MALLORCA IN A WEEKEND

Majorca weekend

If you want a taste of this Mediterranean island in just two days, we suggest that you devote the first day to culture, leisure and shopping in Palma, the capital city. Museums and shops are open on Saturdays. On Sunday you can choose from one of the many itineraries showing the great contrast of landscapes on the island. There are car, train and bicycle itineraries for all tastes.

Palma, the capital city

In Palma you should visit the old quarter. It is located in the city centre and is easily explored on foot. Wander the narrow streets, admire the courtyards of the Mallorcan palaces, visit the Arab baths and the Jewish quarter and finish at the impressive Cathedral that almost touches the sea. You will travel back in time without even realising it.

Most of the museums are within walking distance of the old quarter. The Modern and Contemporary Art Museum of Palma, Palau Solleric, Palau March and Gran Hotel are just few minutes walk away from the Cathedral. If you want to have a broader perspective of Palma, you should consider hopping on the tourist bus or hiring the tourist taxi service. They are both practical solutions since you can adapt your plan to the time you have available and the sites you wish to visit.

You will not have to walk far to go shopping. The social and business life centres around this area of the city with a wide range of shops showing the cosmopolitan character of the Balearic capital. You will find everything that you need, from the “siurell”, a popular handicraft, to international fashion designers.

Night entertainment is another of Mallorca’s strong points. The islands offers many possibilities, ranging from quiet bars where you can order a glass of local wine to popular night clubs open until the early hours of the morning.

Explore the island

The West coast is one of the most popular, recommended routes due to the spectacular views of the sea and the mountains. The route crosses the cliffs and the mountains of the Tramuntana mountain range that reaches 1,445 metres at its highest point, the Puig Major. The towns that you will encounter along the way preserve their traditional architecture, stone-paved streets and sober churches. The system of terraces to harvest the land in such a steep terrain gives the western coast of the island a unique character. The system was created during the centuries of Muslim rule in Mallorca.

To cover this route you will need to hire a car.
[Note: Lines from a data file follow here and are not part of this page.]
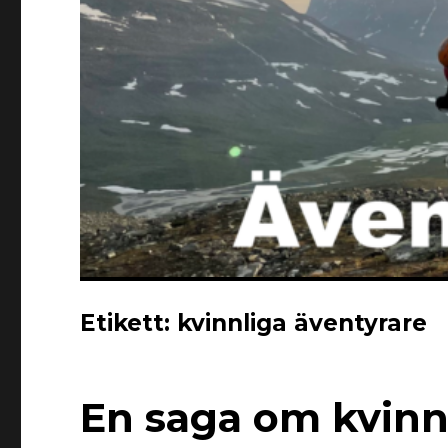
Etikett:
kvinnliga äventyrare
En saga om kvinnl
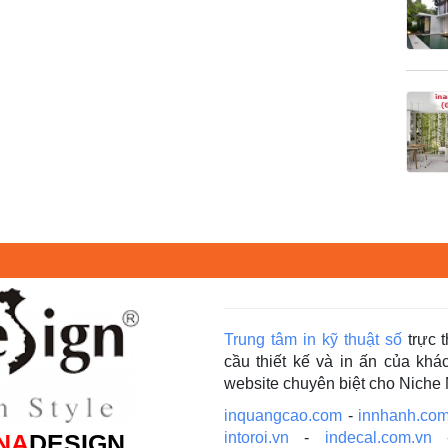
Trung tâm in kỹ thuật số
trực 
cầu thiết kế và in ấn của kh
website chuyên biệt cho Niche
inquangcao.com
-
innhanh.com
NA
DESIGN
intoroi.vn
-
indecal.com.vn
A simple map will be enough because the route is easy to follow and is well marked. One option is to start at Andratx, in the southwest, and continue North through Estellencs and Banyalbufar. Another beautiful stretch is from Valldemossa, Deià to Port de Sóller. You can continue from Sóller to Lluc, and finish the route at Formentor.

This is just one of the many routes on the island. You can also visit the north of the island, with the Pollença and Alcúdia Bays and Artà and Capdepera, further East. If you drive down from the eastern coast towards the south you will see many coves, lighthouses and villages that shape the reality of this Balearic island.

All aboard the train!

The car is not the only option to discover Mallorca. The local train network provides very attractive, one-day trips that are easy to organize. A classic trip is to take the Sóller wooden train that since 1912 departs from Palma town centre and crosses the almond fields and the mountains dotted with olive and pine trees. Finally, after crossing 13 tunnels, the electrically powered train enters a valley surrounded by orange trees with Sóller in the background. The beautiful landscapes change depending on the month of the year. At the end of the year the almond trees in blossom cover the fields in white. It is a beautiful and very characteristic image of Mallorca.

In addition, the island has a modern train network linking Palma to a number of towns including Inca, Sineu and sa Pobla, in the centre of the island. We recommend you that you check the calendar of festivals and handicraft fairs held throughout the year in Mallorca. They are a great opportunity to learn about Mallorcan cultural tradition at first hand.